The country's visionary architect and the flagship company of the country work together on the current Expo 2025 Osaka in Japan and bring the best of Filipino design and dance through the installation of hand -woven plates made by master craftsmen from all over the country. The installation will be issued until October 13th.
By Anne Stephanie Nilo
In the center of the Filipino Pavilion of the Expo 2025 Osaka as “woven” is an installation of the Filipino architect Carlo Calma – and a transformation of 694 m². From first -class real estate in a physical Paean to the Filipino culture and craftsmanship. And what a tribute it is!
“About a thousand rattan pieces were sent from Cebu. We had to pay and create a more efficient tree method that starts from the tip,” said Calma when he described the logistics when sending the many parts that formed this massive installation.

This 12-meter-high-hand-made structure is art and architecture in movement and clearly Filipino. With over 200 hand-woven tables and more than a thousand woven rattan parts, Calma's boundless imagination has increased the craft of weaving on a common base to a brave architectural statement, which is the entry facade in Philippine architecture using rattan and live artificial facade through ballet philippines.
“Most of the footwork was the coordination of the 2,331 Weber from 121 web communities across the country – which made them one of the greatest cooperation between the Filipino community weavers in a project and the largest collection of Philippine tissue in one location,” explained Calma.
The design process did not begin in the salon, but from a long immersive journey to the web communities throughout the archipelago – from South Cotabato to Cebu to the Cordilleras. For Calma, design does not exist in a vacuum, and its architectural practice has always been informed and shaped by cultures, traditions and real experience. Through the journey from north to south, he taught the timeless traditions of weaving and enabled him to fully suck the culture in these communities and to personally meet the craftsmen and textile artists who would finally work together to create this architectural masterpiece under his direction.
“This trip was deeply revealing and enabled us to combine with the cultural wealth and the unused potential of our own craft traditions. It not only informed the material and design decisions for the pavilion, but continued to inspire our practice,” he said.

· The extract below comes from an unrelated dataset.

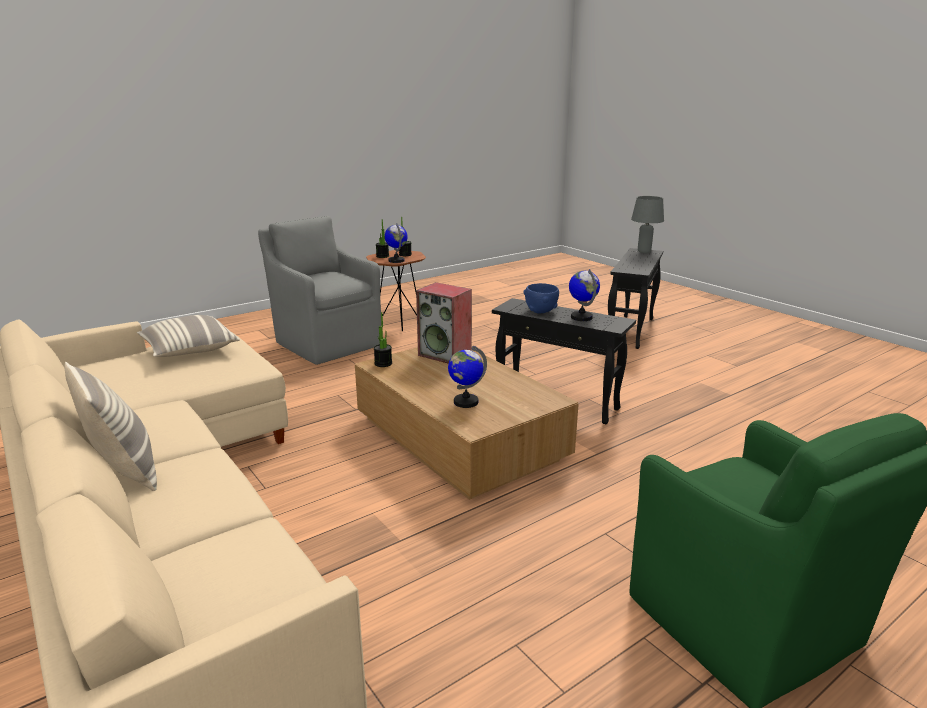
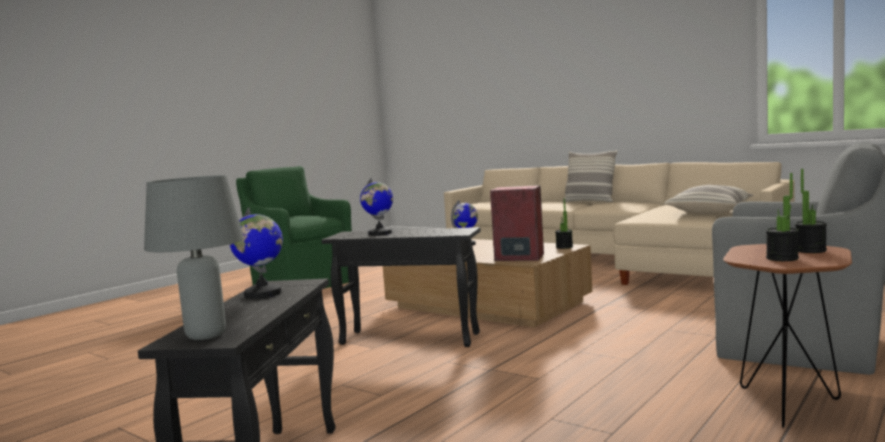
camera: 165 degrees right, 15 degrees down
(396, 260) = (755, 249): globe -> globe (262, 294)
(540, 311) = (425, 231): blue bowl -> none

Calma and his employees have the limits of architecture with this installation, which is dynamic and fluid as water, avoid the rigid design rules by merging dance and design on the Expo 2025 and avoiding the limits of architecture.
“For me, the architecture should be adaptive and conceptually grounded, while they consistently examine the blurred boundaries between art and architecture,” he added.
And when Calma brought in ballet philippines, he created a rich visual wall carpet of the threads that bind Filipinos, an architectural expression of the kett and weaving, which tells the history of the strength and persistence of the Filipinos and the role of culture and art in the association.

“It is not just a rich visual motive. We imagine a pavilion that not only shows culture, but also actively embodies them through materials, services and immersive experiences,” he explains. “We have woven these things together with live music in order to create a holistic experience to create what almost makes it a living and breathing space. I believe that this multisensory approach is something that I personally put on the table,” he added.
Calma, with ballet philippines and the weavers that he collected, not only built a breathtaking representation of Filipino talents of world class, but also a total visual experience that lives and breathes and is carefully handmade.